Is COVID-19 vanishing? Dr Kasenene explains why COVID-19 infections have dropped in Uganda

Popular Ugandan Medical Doctor on Twitter, Dr Paul Kasenene, a specialist in Nutrition, Lifestyle and Functional Medicine has explained the recent low numbers of new COVID-19 infections in Uganda.

According to Dr Kasenene, Uganda might have developed herd immunity. Herd immunity is when a large part of the population of an area is immune to a specific disease. If enough people are resistant to the cause of a disease, such as a virus or bacteria, it has nowhere to go.

 And Kasenene says that because most people countrywide didn’t follow SOPs (wearing masks, social distancing etc), there was likely mass infection leading to consequent reduction of spread.
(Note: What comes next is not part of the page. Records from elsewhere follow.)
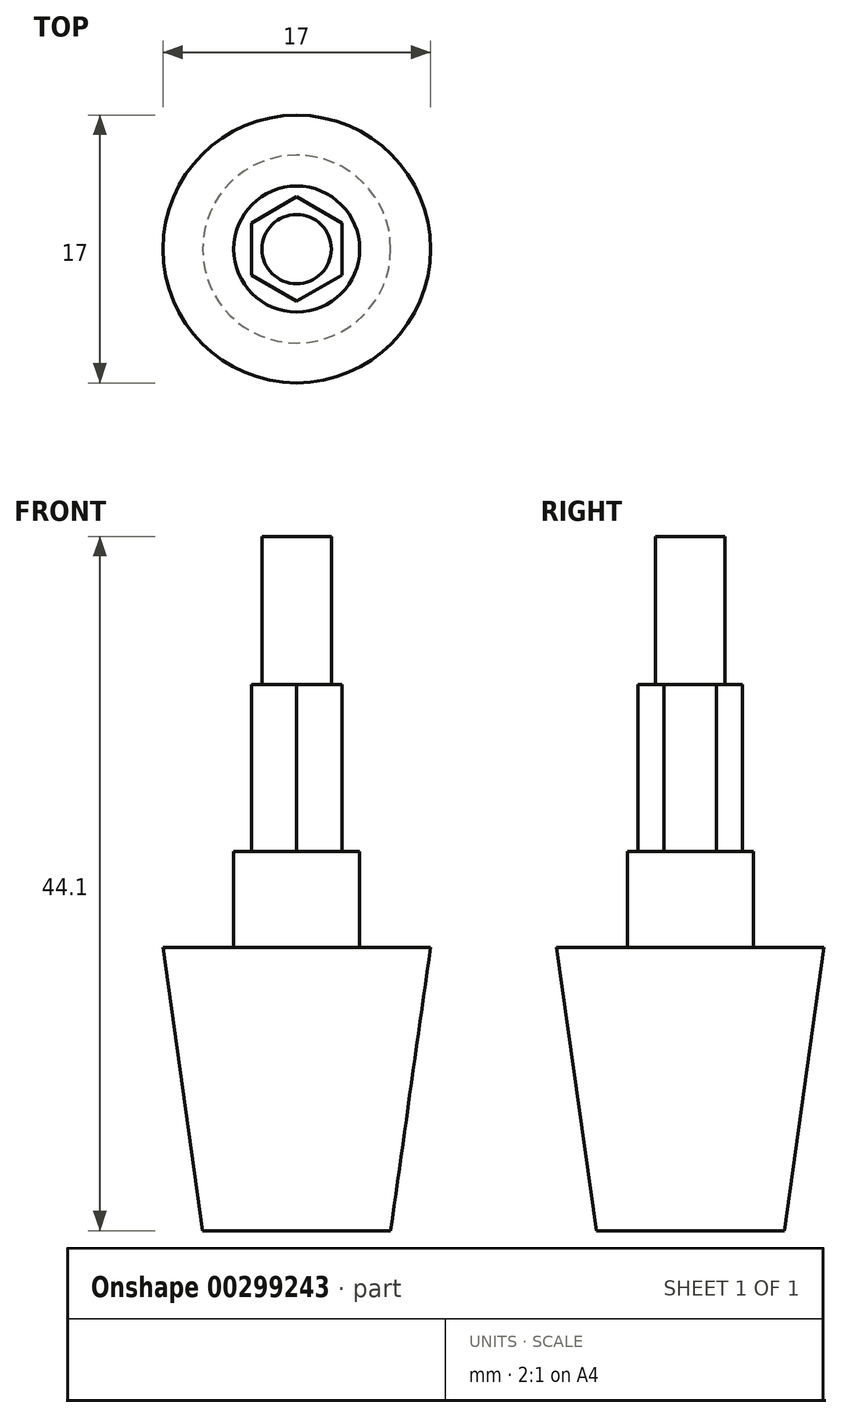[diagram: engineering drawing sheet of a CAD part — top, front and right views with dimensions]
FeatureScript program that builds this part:
annotation { "Feature Type Name" : "Feature", "Feature Type Description" : "" }
export const myFeature = defineFeature(function(context is Context, id is Id, definition is map)
    precondition{}
    {
        {
            var Q0;
            Q0=qCreatedBy(makeId("Top.planeOp"),FACE);
            var sketch = newSketch(context, id + "F0", { "sketchPlane" : qUnion([Q0])});
            skCircle(sketch, "E0", {"center": v(0, 0) * mm, "radius": 8.5 * mm});
            skSolve(sketch);
        }
        {
            var Q0;
            Q0=makeQuery(id+"F0.imprint","IMPRINT",FACE,{"disambiguationData":[TD([[makeQuery(id+"F0.imprint","IMPRINT",EDGE,{"derivedFrom":sQuery(id+"F0.wireOp",EDGE,"E0")}),1.0]])]});
            extrude(context, id + "F1", {"entities" : qUnion([Q0]), "oppositeDirection" : true, "depth" : 18 * mm, "hasDraft" : true, "draftAngle" : 8 * degree, "draftPullDirection" : true});
        }
        {
            var Q0;
            Q0=qCreatedBy(makeId("Top.planeOp"),FACE);
            var sketch = newSketch(context, id + "F2", { "sketchPlane" : qUnion([Q0])});
            skCircle(sketch, "E1", {"center": v(0, 0) * mm, "radius": 4 * mm});
            skSolve(sketch);
        }
        {
            var Q0;
            Q0=makeQuery(id+"F2.imprint","IMPRINT",FACE,{"disambiguationData":[TD([[makeQuery(id+"F2.imprint","IMPRINT",EDGE,{"derivedFrom":sQuery(id+"F2.wireOp",EDGE,"E1")}),1.0]])]});
            extrude(context, id + "F3", {"entities" : qUnion([Q0]), "operationType" : NewBodyOperationType.ADD, "depth" : 6.1 * mm});
        }
        {
            var Q0;
            Q0=makeQuery(id+"F3.opExtrude","CAP_FACE",FACE,{"disambiguationData":[OSD([sQuery(id+"F2.wireOp",EDGE,"E1")])],"isStart":false});
            var sketch = newSketch(context, id + "F4", { "sketchPlane" : qUnion([Q0])});
            skCircle(sketch, "E2.cCircle", {"center": v(0, 0) * mm, "radius": 2.87 * mm, "construction": true});
            skLineSegment(sketch, "E2.0", {"start": v(2.87, -1.66) * mm, "end": v(0, -3.31) * mm});
            skLineSegment(sketch, "E2.1", {"start": v(0, -3.31) * mm, "end": v(-2.87, -1.66) * mm});
            skLineSegment(sketch, "E2.2", {"start": v(-2.87, -1.66) * mm, "end": v(-2.87, 1.66) * mm});
            skLineSegment(sketch, "E2.3", {"start": v(-2.87, 1.66) * mm, "end": v(0, 3.31) * mm});
            skLineSegment(sketch, "E2.4", {"start": v(0, 3.31) * mm, "end": v(2.87, 1.66) * mm});
            skLineSegment(sketch, "E2.5", {"start": v(2.87, 1.66) * mm, "end": v(2.87, -1.66) * mm});
            skPoint(sketch, "E2.0.midPoint", {"position": v(1.43, -2.49) * mm});
            skSolve(sketch);
        }
        {
            var Q0;
            Q0=makeQuery(id+"F4.imprint","IMPRINT",FACE,{"disambiguationData":[TD([[makeQuery(id+"F4.imprint","IMPRINT",EDGE,{"derivedFrom":sQuery(id+"F4.wireOp",EDGE,"E2.0")}),-1.0]])]});
            extrude(context, id + "F5", {"entities" : qUnion([Q0]), "operationType" : NewBodyOperationType.ADD, "depth" : 10.6 * mm});
        }
        {
            var Q0;
            Q0=makeQuery(id+"F5.opExtrude","CAP_FACE",FACE,{"disambiguationData":[OSD([sQuery(id+"F4.wireOp",EDGE,"E2.0"),sQuery(id+"F4.wireOp",EDGE,"E2.1"),sQuery(id+"F4.wireOp",EDGE,"E2.2"),sQuery(id+"F4.wireOp",EDGE,"E2.3"),sQuery(id+"F4.wireOp",EDGE,"E2.4"),sQuery(id+"F4.wireOp",EDGE,"E2.5")])],"isStart":false});
            var sketch = newSketch(context, id + "F6", { "sketchPlane" : qUnion([Q0])});
            skCircle(sketch, "E3", {"center": v(0, 0) * mm, "radius": 2.2 * mm});
            skSolve(sketch);
        }
        {
            var Q0;
            Q0=makeQuery(id+"F6.imprint","IMPRINT",FACE,{"disambiguationData":[TD([[makeQuery(id+"F6.imprint","IMPRINT",EDGE,{"derivedFrom":sQuery(id+"F6.wireOp",EDGE,"E3")}),1.0]])]});
            extrude(context, id + "F7", {"entities" : qUnion([Q0]), "operationType" : NewBodyOperationType.ADD, "depth" : 9.4 * mm});
        }
    });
Kasenene was responding to a tweet made by NTV reporter Sudhir Byaruhanga who asked whether Covid19 is vanishing from Uganda as he claimed that Mulago Hospital has only five patients, Entebbe grade B has no patients; private hospitals which were admitting people all don’t have COVID-19 patients.

“Even if there is no mass testing, people would still get sick and come to hospital. The doctors have failed to explain this,” said Byaruhanga.

To date, Uganda has 40,408 confirmed cases of COVID-19 after 13 new cases were reported yesterday. 15,049 have recovered from the virus while 334 have succumbed to the pandemic.

The Health ministry will tomorrow on Friday, March 5, 2021 receive the first batch of 864,000 doses of the AstraZeneca COVID 19 vaccine. Vaccination will start on March 10.

The ministry says that the private sector will be allowed to bring in vaccines but this will be after the ministry has been able to cover a certain percentage of the vulnerable population to limit exploitation.